With all images omitted, write out the records word for word.

----------

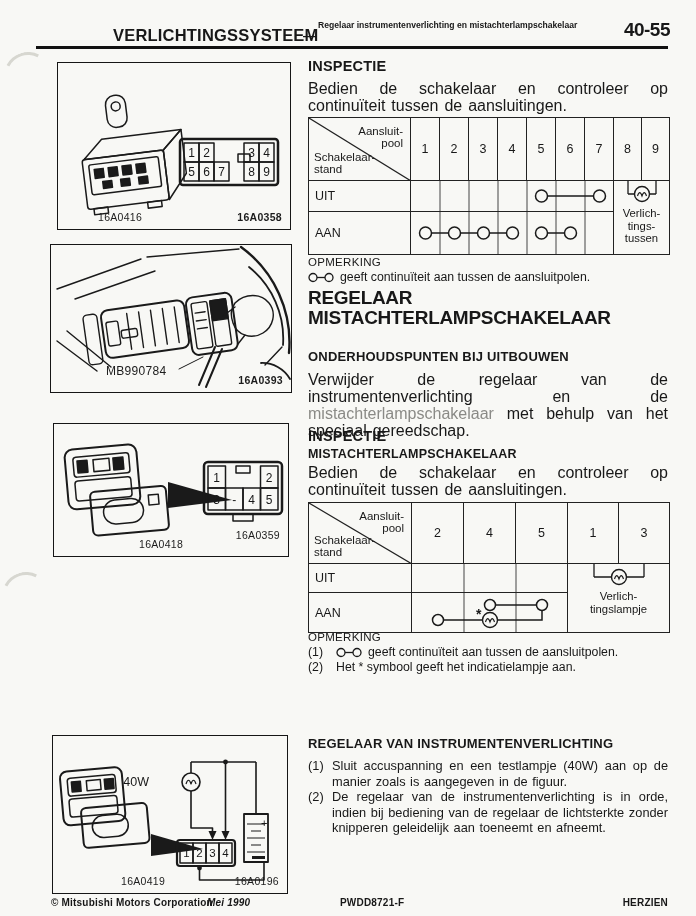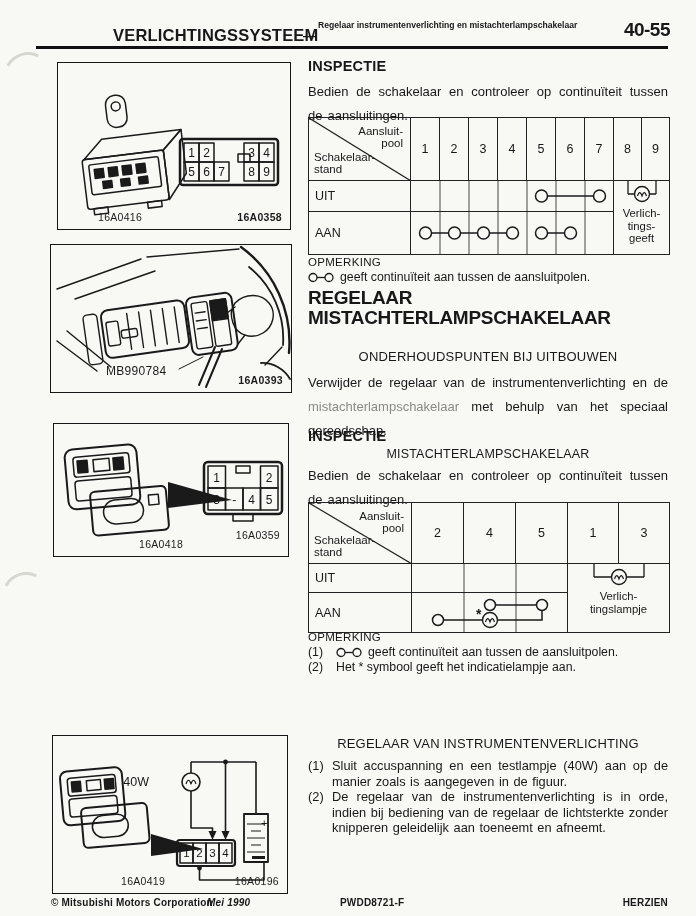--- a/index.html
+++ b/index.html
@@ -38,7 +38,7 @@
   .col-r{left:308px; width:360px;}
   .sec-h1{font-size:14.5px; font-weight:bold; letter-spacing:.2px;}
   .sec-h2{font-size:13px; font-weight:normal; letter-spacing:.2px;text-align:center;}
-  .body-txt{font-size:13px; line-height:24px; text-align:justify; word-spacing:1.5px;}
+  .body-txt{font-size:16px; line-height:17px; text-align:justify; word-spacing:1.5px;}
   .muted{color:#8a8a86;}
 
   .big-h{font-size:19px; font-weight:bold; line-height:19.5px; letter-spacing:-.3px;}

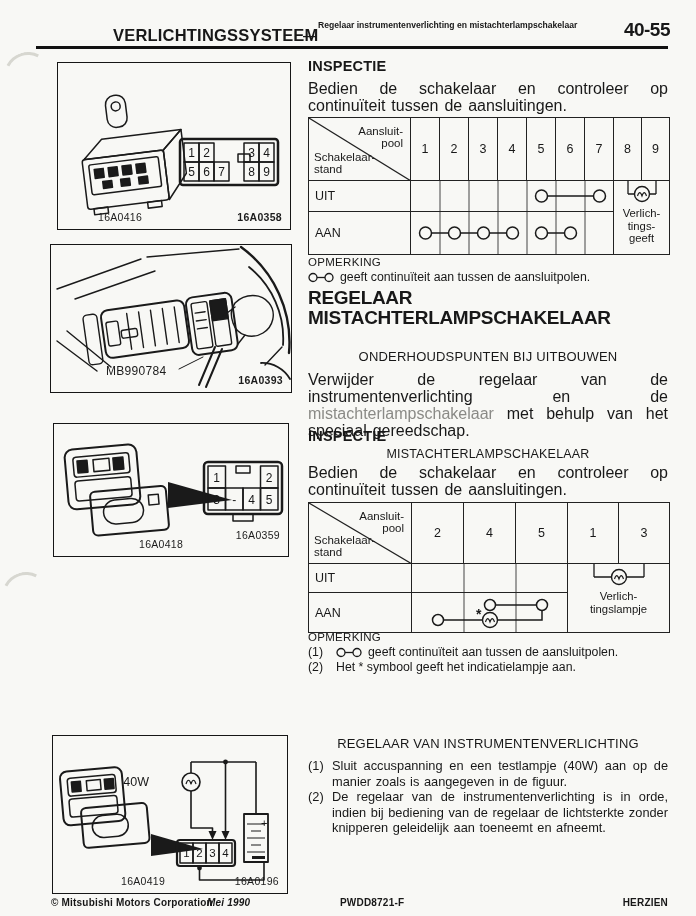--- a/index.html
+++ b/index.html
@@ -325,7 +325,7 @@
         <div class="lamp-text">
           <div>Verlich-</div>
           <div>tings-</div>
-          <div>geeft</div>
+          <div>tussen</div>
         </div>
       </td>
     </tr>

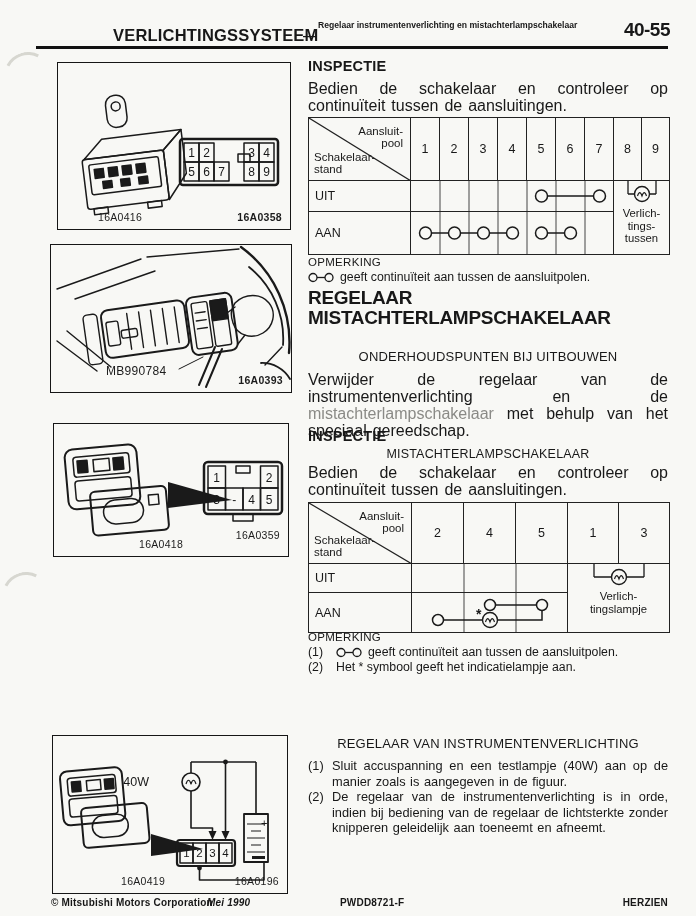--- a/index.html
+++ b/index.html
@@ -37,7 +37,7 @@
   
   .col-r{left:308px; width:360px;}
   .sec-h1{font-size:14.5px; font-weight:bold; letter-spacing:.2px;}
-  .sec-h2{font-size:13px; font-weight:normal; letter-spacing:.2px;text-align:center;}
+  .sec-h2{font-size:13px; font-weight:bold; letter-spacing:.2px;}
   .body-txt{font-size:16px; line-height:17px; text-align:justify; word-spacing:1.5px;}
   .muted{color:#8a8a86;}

----------

▸ Result for this exercise
--- a/index.html
+++ b/index.html
@@ -38,7 +38,7 @@
   .col-r{left:308px; width:360px;}
   .sec-h1{font-size:14.5px; font-weight:bold; letter-spacing:.2px;}
   .sec-h2{font-size:13px; font-weight:normal; letter-spacing:.2px;text-align:center;}
-  .body-txt{font-size:13px; line-height:24px; text-align:justify; word-spacing:1.5px;}
+  .body-txt{font-size:16px; line-height:17px; text-align:justify; word-spacing:1.5px;}
   .muted{color:#8a8a86;}
 
   .big-h{font-size:19px; font-weight:bold; line-height:19.5px; letter-spacing:-.3px;}

--- a/index.html
+++ b/index.html
@@ -325,7 +325,7 @@
         <div class="lamp-text">
           <div>Verlich-</div>
           <div>tings-</div>
-          <div>geeft</div>
+          <div>tussen</div>
         </div>
       </td>
     </tr>

--- a/index.html
+++ b/index.html
@@ -37,7 +37,7 @@
   
   .col-r{left:308px; width:360px;}
   .sec-h1{font-size:14.5px; font-weight:bold; letter-spacing:.2px;}
-  .sec-h2{font-size:13px; font-weight:normal; letter-spacing:.2px;text-align:center;}
+  .sec-h2{font-size:13px; font-weight:bold; letter-spacing:.2px;}
   .body-txt{font-size:16px; line-height:17px; text-align:justify; word-spacing:1.5px;}
   .muted{color:#8a8a86;}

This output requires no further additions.